In October 2007 Hirose decided that could no longer abide the smells from Unit 20; they would have move. It vacated Unit 22 on 16 May 2008, and issued proceedings against Peak on 27 March 2009. They alleged that Peak had committed the tort of private nuisance. Hirose sought recover financial losses it alleged it suffered as the result of the nuisance, including the costs of moving premises.

The High Court


The High Court dismissed Hirose’s claim. Following Southwark v. Mills [2001] 1 AC 1, the ordinary, normal and reasonable use of premises by its occupier was not in itself a nuisance. There had to be more; an activity that took their behaviour outside the normal and reasonable use. On the facts of this case Peak’s use was within the ordinary, normal and reasonable use of a unit in a light industrial estate.

The Court of appeal


Hirose appealed the Court of Appeal. One of Hirose’ four ground of appeal was that the judge had failed to consider whether, having regard to the porous nature of the party wall, Peak’s activities could be reasonably or conveniently done within Unit 20 at all.
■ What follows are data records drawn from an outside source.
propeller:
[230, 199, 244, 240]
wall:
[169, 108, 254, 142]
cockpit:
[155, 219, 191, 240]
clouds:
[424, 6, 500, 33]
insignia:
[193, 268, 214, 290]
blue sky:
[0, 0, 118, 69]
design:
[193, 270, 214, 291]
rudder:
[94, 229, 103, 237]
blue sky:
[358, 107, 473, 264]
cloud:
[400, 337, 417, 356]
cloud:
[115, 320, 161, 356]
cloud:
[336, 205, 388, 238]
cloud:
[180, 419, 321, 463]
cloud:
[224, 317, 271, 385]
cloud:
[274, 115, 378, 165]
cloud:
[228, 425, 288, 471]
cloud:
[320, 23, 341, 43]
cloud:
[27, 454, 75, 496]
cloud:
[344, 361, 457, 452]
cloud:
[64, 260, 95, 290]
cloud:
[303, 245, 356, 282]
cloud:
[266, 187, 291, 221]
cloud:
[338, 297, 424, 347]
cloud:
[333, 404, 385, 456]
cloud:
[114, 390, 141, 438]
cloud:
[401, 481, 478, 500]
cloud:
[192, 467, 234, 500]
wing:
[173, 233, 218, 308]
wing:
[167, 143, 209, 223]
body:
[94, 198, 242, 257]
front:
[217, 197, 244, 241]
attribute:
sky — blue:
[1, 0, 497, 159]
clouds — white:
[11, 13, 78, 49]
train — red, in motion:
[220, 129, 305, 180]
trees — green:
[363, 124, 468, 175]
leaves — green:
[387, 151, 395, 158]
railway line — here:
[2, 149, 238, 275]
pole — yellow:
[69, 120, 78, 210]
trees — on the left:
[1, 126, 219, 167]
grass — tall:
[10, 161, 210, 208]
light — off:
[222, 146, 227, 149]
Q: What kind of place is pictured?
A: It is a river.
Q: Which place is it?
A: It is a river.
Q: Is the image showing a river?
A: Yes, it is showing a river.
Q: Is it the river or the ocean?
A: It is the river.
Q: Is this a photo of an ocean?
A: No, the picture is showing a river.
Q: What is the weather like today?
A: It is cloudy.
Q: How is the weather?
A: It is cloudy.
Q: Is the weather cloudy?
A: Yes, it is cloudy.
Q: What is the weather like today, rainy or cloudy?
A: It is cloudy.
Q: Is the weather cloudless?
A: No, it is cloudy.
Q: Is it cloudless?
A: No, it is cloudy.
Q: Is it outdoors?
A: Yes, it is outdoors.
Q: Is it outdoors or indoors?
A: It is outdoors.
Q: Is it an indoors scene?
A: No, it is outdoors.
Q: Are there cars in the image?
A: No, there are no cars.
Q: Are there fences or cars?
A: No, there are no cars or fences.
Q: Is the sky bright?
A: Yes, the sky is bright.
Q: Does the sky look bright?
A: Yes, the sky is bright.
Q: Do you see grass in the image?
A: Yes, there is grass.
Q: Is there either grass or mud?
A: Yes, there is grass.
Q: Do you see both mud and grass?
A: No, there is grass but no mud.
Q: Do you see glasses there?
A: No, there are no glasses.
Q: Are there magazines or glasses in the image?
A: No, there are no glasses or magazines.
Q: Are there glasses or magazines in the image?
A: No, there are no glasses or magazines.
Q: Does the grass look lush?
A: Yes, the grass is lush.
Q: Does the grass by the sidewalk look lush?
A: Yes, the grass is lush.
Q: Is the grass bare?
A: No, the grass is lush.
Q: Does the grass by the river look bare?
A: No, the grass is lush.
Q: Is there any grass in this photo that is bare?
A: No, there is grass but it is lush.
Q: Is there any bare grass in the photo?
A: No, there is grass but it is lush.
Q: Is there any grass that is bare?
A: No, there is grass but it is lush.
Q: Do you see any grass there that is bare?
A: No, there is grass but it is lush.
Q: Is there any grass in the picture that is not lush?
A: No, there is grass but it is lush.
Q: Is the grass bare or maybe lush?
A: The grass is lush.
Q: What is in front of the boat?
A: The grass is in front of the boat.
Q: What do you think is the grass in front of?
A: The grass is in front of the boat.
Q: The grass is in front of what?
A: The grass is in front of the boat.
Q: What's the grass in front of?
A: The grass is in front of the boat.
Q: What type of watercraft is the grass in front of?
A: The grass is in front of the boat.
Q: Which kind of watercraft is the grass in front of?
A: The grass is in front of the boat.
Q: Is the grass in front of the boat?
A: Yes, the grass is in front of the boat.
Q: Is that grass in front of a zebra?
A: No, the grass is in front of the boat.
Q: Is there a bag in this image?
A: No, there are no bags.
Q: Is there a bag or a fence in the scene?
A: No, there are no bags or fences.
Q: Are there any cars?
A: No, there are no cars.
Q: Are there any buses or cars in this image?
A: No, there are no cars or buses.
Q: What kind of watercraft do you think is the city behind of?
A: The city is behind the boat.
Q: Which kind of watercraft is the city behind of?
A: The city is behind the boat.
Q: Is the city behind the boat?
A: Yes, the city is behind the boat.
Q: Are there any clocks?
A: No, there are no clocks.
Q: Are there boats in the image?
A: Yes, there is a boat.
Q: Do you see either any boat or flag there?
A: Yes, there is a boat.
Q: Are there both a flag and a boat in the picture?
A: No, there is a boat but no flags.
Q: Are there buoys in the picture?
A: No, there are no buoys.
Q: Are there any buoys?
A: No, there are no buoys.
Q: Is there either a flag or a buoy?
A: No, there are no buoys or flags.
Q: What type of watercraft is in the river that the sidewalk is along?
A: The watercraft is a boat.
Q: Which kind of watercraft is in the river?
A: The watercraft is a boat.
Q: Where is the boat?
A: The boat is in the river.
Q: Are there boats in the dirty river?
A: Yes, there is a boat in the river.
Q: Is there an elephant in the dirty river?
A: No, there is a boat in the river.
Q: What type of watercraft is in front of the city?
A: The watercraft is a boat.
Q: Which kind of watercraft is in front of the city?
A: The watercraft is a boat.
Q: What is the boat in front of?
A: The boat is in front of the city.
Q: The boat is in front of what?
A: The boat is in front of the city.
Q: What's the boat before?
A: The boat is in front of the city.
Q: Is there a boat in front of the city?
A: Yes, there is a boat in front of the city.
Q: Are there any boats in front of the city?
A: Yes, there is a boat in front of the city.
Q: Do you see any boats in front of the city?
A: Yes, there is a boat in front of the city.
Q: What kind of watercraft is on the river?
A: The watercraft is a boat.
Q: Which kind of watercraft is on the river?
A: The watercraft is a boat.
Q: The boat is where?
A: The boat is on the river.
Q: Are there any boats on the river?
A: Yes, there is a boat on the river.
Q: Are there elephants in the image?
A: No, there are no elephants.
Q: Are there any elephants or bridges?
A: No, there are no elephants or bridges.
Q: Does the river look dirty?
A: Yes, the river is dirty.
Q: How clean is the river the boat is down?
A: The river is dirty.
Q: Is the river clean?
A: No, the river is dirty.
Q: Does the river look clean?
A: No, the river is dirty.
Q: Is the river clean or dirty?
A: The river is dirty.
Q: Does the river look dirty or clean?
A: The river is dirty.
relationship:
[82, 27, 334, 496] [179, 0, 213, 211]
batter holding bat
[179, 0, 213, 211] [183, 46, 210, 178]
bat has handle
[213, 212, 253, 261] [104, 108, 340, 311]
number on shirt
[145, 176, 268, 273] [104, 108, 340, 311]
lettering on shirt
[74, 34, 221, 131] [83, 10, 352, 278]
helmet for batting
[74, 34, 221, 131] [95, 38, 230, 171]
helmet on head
The Court of Appeal dismissed the appeal on other grounds, but did consider and reject this argument. Although the porous nature of the party wall was relevant to the penetration of the smell into Unit 20 and as a subject of remedial work, no blame on that point could be allocated to the parties or to the landlord. In short, the want of repair to the party wall would not transform Peak’s reasonable use into an unreasonable use.

Previous decisions


This appears at odds with the decisions in cases such as Bradburn v Lindsay [1983] 2 All ER 408 and Brace v South East Regional Housing Association Ltd (1984) 270 Estates Gazette 1286, in which it was held that disrepair to a party wall could give rise to a claim for damages in nuisance.
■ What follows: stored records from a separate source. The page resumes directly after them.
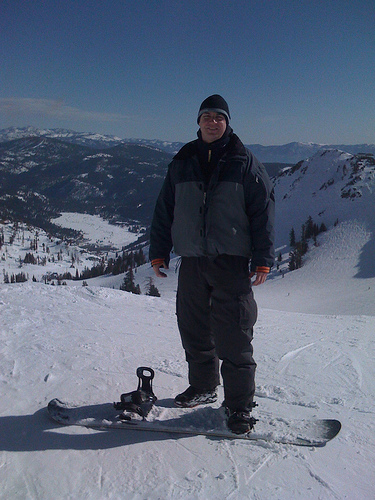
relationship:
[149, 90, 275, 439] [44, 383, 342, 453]
guy on a snowboard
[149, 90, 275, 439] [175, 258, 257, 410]
guy in jacket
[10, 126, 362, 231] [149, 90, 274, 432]
mountains behind a guy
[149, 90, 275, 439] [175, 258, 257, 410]
guy with jacket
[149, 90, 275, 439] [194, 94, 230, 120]
guy with hat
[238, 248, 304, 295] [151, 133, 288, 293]
cuff on coat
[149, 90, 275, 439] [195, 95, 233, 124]
guy wearing cap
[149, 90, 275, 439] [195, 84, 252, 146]
guy has cap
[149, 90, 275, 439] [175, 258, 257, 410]
guy has jacket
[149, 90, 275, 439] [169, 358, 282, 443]
guy has boots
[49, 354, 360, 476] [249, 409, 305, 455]
ski covered with snow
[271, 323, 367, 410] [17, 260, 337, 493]
snow on hill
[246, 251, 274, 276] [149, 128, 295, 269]
cuff on coat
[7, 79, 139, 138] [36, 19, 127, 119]
clouds in sky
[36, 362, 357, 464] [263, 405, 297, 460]
snowboard covered in snow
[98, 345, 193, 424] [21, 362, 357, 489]
foot brace of snowboard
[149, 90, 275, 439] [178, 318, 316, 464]
guy in boots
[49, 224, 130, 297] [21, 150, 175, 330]
trees in background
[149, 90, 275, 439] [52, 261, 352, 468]
guy on hill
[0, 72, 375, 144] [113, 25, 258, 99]
clouds in sky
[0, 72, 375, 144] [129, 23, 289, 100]
clouds in sky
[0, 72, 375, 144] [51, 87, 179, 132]
clouds in sky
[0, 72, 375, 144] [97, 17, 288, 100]
clouds in sky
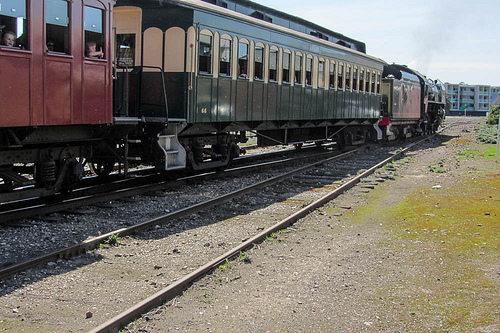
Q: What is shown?
A: A train.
It should be noted that the cases of Bradburn and Brace do not appear have been brought to the attention of the Court of Appeal in this case. Had the Court been aware of these earlier authorities the Court’s decision might have been different.
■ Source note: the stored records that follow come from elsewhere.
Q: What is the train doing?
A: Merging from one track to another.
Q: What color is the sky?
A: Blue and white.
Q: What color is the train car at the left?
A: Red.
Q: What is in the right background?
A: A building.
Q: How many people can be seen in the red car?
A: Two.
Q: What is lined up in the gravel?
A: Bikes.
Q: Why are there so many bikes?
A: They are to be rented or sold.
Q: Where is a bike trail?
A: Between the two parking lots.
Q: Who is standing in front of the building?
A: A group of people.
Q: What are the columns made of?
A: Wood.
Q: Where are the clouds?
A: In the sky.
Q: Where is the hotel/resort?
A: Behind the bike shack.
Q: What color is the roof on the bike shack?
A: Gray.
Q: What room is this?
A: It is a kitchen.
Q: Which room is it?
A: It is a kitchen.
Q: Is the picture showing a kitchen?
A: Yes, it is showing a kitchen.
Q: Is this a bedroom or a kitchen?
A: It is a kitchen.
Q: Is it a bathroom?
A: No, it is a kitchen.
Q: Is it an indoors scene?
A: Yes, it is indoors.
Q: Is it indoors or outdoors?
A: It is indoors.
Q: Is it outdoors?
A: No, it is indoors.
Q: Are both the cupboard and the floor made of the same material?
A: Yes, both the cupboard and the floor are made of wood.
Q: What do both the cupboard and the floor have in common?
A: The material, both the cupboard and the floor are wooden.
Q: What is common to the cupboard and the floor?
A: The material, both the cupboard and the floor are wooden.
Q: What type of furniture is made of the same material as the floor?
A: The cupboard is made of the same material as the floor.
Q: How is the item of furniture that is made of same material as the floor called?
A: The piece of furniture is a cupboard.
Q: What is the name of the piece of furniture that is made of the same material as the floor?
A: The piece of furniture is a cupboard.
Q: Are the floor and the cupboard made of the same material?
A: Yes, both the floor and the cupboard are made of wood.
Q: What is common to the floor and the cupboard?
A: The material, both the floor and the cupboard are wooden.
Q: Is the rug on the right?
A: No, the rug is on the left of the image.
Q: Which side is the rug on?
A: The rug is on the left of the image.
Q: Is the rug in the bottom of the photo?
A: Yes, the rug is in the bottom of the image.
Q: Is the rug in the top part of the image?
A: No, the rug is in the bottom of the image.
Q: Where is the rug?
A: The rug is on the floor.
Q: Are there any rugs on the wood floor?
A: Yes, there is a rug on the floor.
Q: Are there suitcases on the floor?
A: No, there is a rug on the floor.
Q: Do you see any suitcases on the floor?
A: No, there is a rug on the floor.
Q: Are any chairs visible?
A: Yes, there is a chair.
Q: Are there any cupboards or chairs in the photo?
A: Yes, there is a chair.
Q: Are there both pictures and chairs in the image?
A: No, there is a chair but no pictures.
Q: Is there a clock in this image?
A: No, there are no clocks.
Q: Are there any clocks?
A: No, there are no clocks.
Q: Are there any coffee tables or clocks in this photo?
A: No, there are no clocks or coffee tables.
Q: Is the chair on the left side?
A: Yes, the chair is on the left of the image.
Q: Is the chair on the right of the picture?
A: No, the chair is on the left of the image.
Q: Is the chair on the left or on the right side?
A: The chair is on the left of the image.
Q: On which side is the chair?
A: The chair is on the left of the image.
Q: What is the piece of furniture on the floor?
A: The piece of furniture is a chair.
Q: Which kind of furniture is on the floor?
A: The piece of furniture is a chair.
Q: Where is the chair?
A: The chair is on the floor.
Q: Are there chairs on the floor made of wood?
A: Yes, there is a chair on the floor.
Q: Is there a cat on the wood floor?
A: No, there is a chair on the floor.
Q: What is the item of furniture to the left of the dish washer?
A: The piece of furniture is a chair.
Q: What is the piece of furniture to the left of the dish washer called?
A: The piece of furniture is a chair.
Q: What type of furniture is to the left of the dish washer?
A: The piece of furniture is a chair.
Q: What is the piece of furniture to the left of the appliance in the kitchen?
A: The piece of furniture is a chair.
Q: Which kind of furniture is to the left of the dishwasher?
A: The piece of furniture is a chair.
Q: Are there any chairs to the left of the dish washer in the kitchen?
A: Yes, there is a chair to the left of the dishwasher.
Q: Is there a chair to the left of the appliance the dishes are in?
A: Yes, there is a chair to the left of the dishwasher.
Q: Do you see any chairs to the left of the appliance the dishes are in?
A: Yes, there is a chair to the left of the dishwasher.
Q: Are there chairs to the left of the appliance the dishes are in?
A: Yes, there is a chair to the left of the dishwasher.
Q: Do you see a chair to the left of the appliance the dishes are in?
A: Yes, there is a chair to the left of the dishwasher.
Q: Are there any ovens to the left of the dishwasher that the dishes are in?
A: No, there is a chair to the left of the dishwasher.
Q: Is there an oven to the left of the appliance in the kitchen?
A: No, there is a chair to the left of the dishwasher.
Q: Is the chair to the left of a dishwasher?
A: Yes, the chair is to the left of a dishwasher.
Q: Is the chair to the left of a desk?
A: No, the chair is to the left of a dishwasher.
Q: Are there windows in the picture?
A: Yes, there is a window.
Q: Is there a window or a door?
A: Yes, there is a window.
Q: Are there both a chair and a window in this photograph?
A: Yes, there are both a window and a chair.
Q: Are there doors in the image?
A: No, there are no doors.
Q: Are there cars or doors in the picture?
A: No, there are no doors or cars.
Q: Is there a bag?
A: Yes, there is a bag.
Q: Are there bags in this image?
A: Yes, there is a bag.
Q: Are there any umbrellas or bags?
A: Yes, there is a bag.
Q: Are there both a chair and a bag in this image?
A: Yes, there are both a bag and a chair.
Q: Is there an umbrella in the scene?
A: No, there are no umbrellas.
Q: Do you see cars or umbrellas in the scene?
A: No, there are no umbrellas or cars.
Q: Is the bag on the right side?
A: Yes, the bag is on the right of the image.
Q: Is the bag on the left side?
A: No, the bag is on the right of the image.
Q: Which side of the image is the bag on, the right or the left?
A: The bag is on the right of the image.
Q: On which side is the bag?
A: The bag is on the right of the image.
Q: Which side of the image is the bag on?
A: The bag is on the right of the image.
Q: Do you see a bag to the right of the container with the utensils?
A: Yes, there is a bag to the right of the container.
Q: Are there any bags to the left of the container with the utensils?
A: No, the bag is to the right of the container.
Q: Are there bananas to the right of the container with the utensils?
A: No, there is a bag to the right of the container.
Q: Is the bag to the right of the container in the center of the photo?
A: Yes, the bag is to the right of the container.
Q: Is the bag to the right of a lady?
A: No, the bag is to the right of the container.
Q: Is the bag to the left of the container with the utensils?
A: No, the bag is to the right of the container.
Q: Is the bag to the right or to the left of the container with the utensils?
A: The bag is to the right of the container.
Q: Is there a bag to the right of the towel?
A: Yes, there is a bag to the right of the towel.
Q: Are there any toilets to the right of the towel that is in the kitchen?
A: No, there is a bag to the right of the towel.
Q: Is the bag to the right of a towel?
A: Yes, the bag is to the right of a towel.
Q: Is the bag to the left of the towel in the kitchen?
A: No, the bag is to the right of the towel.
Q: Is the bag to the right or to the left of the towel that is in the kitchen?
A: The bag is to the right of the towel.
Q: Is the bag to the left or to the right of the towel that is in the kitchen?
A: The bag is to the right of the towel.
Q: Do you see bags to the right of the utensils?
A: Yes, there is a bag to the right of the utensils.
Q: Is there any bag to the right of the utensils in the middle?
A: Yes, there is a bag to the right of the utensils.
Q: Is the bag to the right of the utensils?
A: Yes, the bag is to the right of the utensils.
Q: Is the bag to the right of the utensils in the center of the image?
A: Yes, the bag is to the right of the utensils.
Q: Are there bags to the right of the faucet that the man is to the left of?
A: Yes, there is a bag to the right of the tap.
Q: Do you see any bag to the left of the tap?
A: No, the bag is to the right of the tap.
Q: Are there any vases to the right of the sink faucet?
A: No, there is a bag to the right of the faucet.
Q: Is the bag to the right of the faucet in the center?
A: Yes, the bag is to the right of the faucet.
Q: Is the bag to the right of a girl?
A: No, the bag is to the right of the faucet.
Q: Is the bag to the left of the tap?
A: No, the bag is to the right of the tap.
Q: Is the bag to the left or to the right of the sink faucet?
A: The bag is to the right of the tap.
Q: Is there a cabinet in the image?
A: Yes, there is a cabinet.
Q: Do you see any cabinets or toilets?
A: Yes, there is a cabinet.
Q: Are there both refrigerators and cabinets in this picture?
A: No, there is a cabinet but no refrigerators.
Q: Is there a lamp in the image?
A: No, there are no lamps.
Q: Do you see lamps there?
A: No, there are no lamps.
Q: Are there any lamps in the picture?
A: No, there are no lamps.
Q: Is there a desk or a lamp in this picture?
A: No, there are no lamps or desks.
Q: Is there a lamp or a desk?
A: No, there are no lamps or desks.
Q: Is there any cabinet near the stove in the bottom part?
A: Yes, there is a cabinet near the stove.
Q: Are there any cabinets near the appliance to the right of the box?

However, assuming that the Court’s decision would have been the same, these apparently conflicting decisions may be resolved by looking to the effect of the disrepair. In both Bradburn and Brace the effect of the disrepair was a withdrawal of support in breach of the easement of support under s. 38(1) of the Law of Property Act 1925.



It therefore seems that a defendant must be in breach of a positive obligation to repair the wall, such as that imposed by the easement of support, before they can be liable in nuisance for the effect of the disrepair. This would be consistent with the Court’s reasoning in Hirose, as the Court specifically noted that Peak was under no obligation to repair the wall.

The Court also noted (and not for the first time) that the costs of the litigation, which had not achieved anything, far exceeded the cost of a constructive solution by insulating the party wall against the smells.

In conclusion, it seems that disrepair to a party wall will only give rise to liability in nuisance if the disrepair is in breach of a positive obligation to repair, for example in a repairing covenant in a lease, or the easement of support.